2.       Mit Bescheid vom 10. Oktober 2016 wies das BFA den Antrag des Beschwerdeführers auf internationalen Schutz – ohne in die Sache einzutreten – gemäß §5 Abs1 AsylG 2005 als unzulässig zurück und sprach aus, dass für die Prüfung des Antrags auf internationalen Schutz Ungarn zuständig sei (Spruchpunkt I). Es ordnete gemäß §61 Abs1 FPG die Außerlandesbringung an und sprach aus, dass gemäß §61 Abs2 FPG die Abschiebung nach Ungarn zulässig sei (Spruchpunkt II).

Das BFA traf Feststellungen zur Lage in Ungarn, welche von der Staatendokumentation des BFA zusammengestellt worden seien und dem Stand vom Juni 2016 entsprechen würden. Begründend führte es im Wesentlichen aus, dass infolge des mit Ungarn geführten Konsultationsverfahrens die Zuständigkeit Ungarns feststehe. Dem Beschwerdeführer drohe nach Überstellung in Ungarn keine Art3 EMRK widersprechende Behandlung.
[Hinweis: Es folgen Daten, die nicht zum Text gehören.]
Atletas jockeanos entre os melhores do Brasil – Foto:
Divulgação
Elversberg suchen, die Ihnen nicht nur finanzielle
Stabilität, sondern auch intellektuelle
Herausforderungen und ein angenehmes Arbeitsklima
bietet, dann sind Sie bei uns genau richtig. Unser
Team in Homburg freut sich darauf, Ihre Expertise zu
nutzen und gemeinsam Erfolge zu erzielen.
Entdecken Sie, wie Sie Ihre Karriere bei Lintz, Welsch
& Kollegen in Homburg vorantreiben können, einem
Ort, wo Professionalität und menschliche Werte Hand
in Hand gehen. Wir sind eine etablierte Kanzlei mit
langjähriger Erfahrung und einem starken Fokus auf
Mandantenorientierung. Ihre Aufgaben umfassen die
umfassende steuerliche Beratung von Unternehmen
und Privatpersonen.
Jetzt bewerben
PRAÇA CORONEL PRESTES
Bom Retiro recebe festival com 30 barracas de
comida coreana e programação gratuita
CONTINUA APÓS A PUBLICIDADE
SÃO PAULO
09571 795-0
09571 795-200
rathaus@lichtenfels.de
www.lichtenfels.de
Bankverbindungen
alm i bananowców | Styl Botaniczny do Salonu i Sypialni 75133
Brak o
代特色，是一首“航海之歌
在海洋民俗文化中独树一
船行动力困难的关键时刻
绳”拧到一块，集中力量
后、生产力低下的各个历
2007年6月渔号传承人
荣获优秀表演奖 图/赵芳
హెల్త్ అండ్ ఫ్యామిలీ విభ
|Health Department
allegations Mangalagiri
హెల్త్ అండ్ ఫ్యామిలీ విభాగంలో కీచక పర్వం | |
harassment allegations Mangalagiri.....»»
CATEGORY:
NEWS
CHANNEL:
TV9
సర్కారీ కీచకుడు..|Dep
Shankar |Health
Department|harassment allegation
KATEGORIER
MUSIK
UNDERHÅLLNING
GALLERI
Insbesondere schenkte das BFA den Aussagen des Beschwerdeführers in der Einvernahme am 14. September 2016, er sei in Ungarn misshandelt worden, keinen Glauben. Im Bescheid wird dazu u.a. Folgendes ausgeführt:

"Ihr gesamtes diesbezügliches Vorbringen stützt sich lediglich auf Ihre Behauptungen und ist einer Verifizierung nicht zugänglich. Zu den behaupteten Übergriffen gaben Sie im Verfahren kein einziges Detail zu involvierten Polizisten an, weder einen Namen, noch eine Dienstnummer, noch eine Abteilung. Auch gaben Sie im Verfahren weder eine Örtlichkeit, wo dies passiert sein soll, noch einen genaueren Zeitpunkt der behaupteten Geschehnisse an. Unter diesen Gesichtspunkten ist festzuhalten, dass es sich in Ihrem Fall ausschließlich um ein weder be- noch widerlegbares Vorbringen hinsichtlich der behaupteten Übergriffe handelt.

[...]

Der von Ihnen behauptete Sachverhalt, wonach Sie in Ungarn von der Polizei geschlagen worden seien, erfüllt die geforderten Voraussetzungen im Sinne einer 'zumutbaren' Mitwirkung nicht. Ihr lediglich in den Raum gestelltes Vorbringen, welches sich weder be- noch widerlegbar darstellt, ist zudem keiner Verifizierung zugänglich. Es wäre sehr wohl in Ihrer Sphäre gelegen, zumindest Anstrengungen dahingehend zu unternehmen, konkretere Informationen zu den handelnden Personen zu eruieren, oder den gesamten Sachverhalt in Ungarn zur Anzeige zu bringen. Nachdem Sie nicht einmal diese Minimalerfordernisse einer Mitwirkung erfüllt haben und dadurch nicht einmal ansatzweise eine Überprüfbarkeit Ihres Vorbringens möglich ist, kann Ihren lediglich in den Raum gestellten Behauptungen kein besonderes Gewicht beigemessen werden. Die von Ihnen aufgestellten Behauptungen erfüllen somit in keinster Weise die vom Verwaltungsgerichtshof für eine Glaubhaftmachung erforderliche 'zumutbare' Mitwirkung Ihrerseits im Verfahren."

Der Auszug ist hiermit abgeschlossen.